TRAVAIL ATTENDU
Dans l'extrait sur le devoir de mémoire présenté ci-dessous, relevez les informations suivantes :
1. Depuis quelle année des régimes autoritaires se succèdent-ils dans le monde entier ?
2. Sur combien de livres de la rentrée littéraire le texte met-il le projecteur ?
3. À quel âge Charlotte Salomon a-t-elle disparu ?

TEXTE EXTRAIT
"""

À considérer l’actualité, on en vient à se demander si la mémoire a un sens. Mémoire de ce que furent les dictatures du XXe siècle, de la Seconde Guerre mondiale et de ce qu’elle entraîna de drames et de destructions. Depuis 1945, des régimes autoritaires se succèdent dans le monde entier sous l’égide d’un personnage ou d’un parti. Encore aujourd’hui, l’inhumanité la plus barbare impose sa force à des peuples sans défense au nom de l’idéologie et des intérêts matériels.
On voudrait opposer le devoir de mémoire à cette situation, on voudrait croire au poids de la parole, de l’écriture pour dénoncer et dire non. C’est l’occasion ici de mettre le projecteur sur trois livres de cette rentrée littéraire.
Le plus médiatique est Charlotte de David Foenkinos qui retrace avec délicatesse et émotion l’itinéraire de Charlotte Salomon, peintre méconnue, disparue à vingt-six ans dans les fours d’Auschwitz. Reconstruction biographique entre réalité et fiction, c’est un long chant dont la forme prend le rythme d’une respiration qui évite tout romantisme.

"""

JEU DE DONNÉES
"""

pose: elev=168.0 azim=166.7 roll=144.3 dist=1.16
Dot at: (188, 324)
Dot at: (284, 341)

"""
"""

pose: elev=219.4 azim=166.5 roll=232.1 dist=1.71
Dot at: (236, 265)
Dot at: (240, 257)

"""
"""

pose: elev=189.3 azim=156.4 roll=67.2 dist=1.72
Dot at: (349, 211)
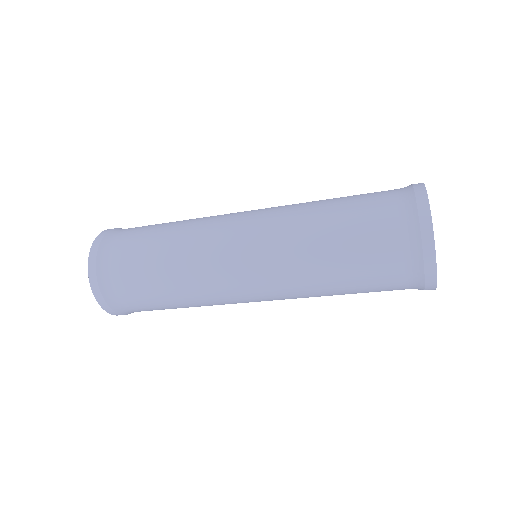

"""

RÉPONSE
1. Depuis 1945.
2. Trois livres.
3. À vingt-six ans.